Provided passage —
------------

Albert denied having yelled at plaintiff, but admitted having behaved insubordinately toward him during their September 19 meeting with Nodar, and that during the meeting, she said nothing about the alleged touching given her focus on her alleged error. (NYSCEF 34, pp. 83, 87). She agreed that there should have been “consequences” for her insubordination. (Id.).
At some point, Albert was instructed by her superiors to work from home (Id., pp. 72–73), and after plaintiff was fired, she was told she could return to work (Id., p. 95). In April 2013, Albert left Emblemhealth for a new job. (Id., pp. 83, 87).
D. Nodar's deposition
At his deposition, Nodar testified that he had hired plaintiff because the interview went well, and plaintiff had both an impressive resume and a background in the Navy. (NYSCEF 33, p. 37). At his meeting with plaintiff and Albert, both were loud, but Albert was louder. (Id., p. 44). After the meeting, plaintiff told him that he felt that Albert's behavior was inappropriate. (Id., p. 128). Nodar confirmed Albert's error and explained his failure to admonish Albert immediately about her insubordination as based on his management style whereby he “allow[s] the person to vent, calm down the situation, and then have a calm conversation afterwards.” (Id., p. 123).
Nodar recalled two occasions before he conducted plaintiff's evaluation where employees complained to him of plaintiff's harsh tone, causing him to characterize plaintiff's leadership style as authoritarian. (Id., pp. 77–78). He may also have asked other staff members about plaintiff, and relied on their comments in writing the review. (Id.).

------------

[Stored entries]
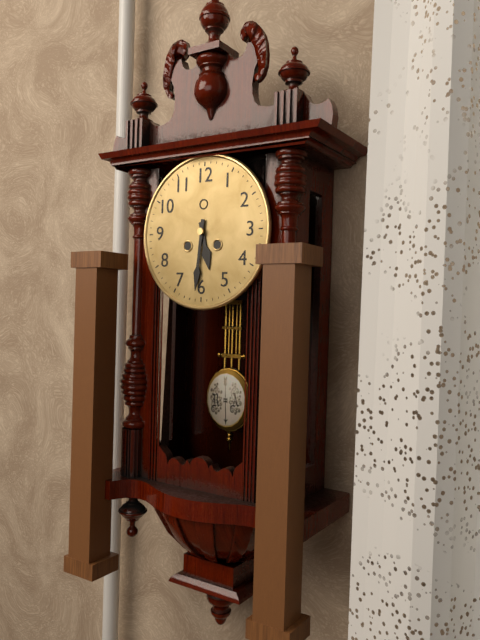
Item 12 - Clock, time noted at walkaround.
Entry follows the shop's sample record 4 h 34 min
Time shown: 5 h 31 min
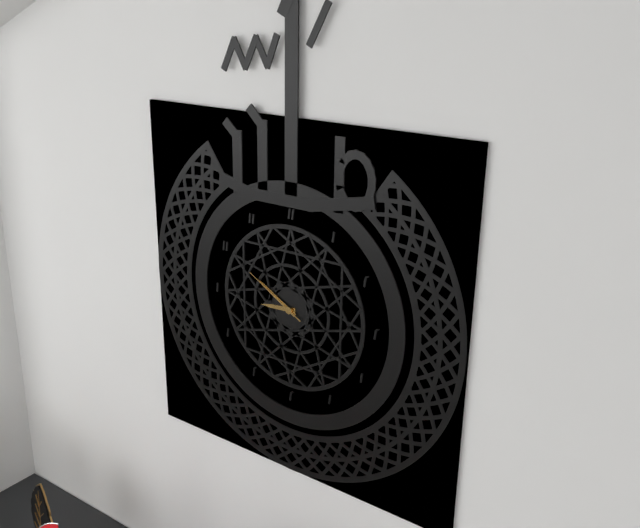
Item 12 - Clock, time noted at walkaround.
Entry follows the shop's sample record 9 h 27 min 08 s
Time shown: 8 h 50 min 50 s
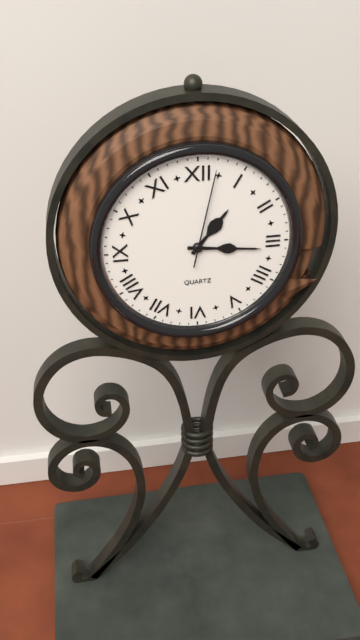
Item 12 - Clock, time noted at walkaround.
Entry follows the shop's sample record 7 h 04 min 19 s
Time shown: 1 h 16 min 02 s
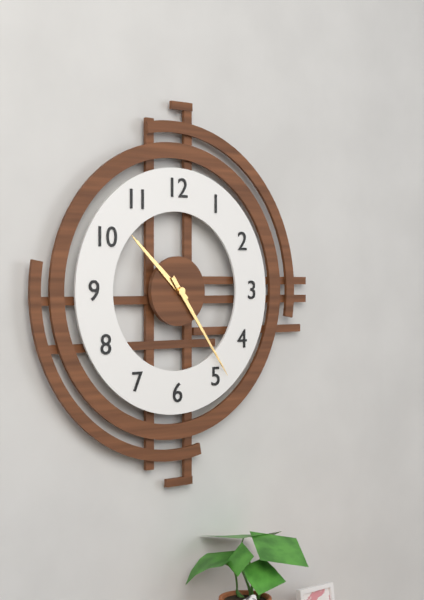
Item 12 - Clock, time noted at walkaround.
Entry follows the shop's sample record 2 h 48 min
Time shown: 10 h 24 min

------------

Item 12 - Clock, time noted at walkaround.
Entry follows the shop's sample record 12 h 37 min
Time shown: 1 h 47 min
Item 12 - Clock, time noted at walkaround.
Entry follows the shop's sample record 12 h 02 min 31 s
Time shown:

------------

Reproduce the deposition text from "D. Nodar's deposition" up to and including "(Id., p. 123).", changing "the Navy" to "the Army". Draw only on the deposition text.

D. Nodar's deposition
At his deposition, Nodar testified that he had hired plaintiff because the interview went well, and plaintiff had both an impressive resume and a background in the Army. (NYSCEF 33, p. 37). At his meeting with plaintiff and Albert, both were loud, but Albert was louder. (Id., p. 44). After the meeting, plaintiff told him that he felt that Albert's behavior was inappropriate. (Id., p. 128). Nodar confirmed Albert's error and explained his failure to admonish Albert immediately about her insubordination as based on his management style whereby he “allow[s] the person to vent, calm down the situation, and then have a calm conversation afterwards.” (Id., p. 123).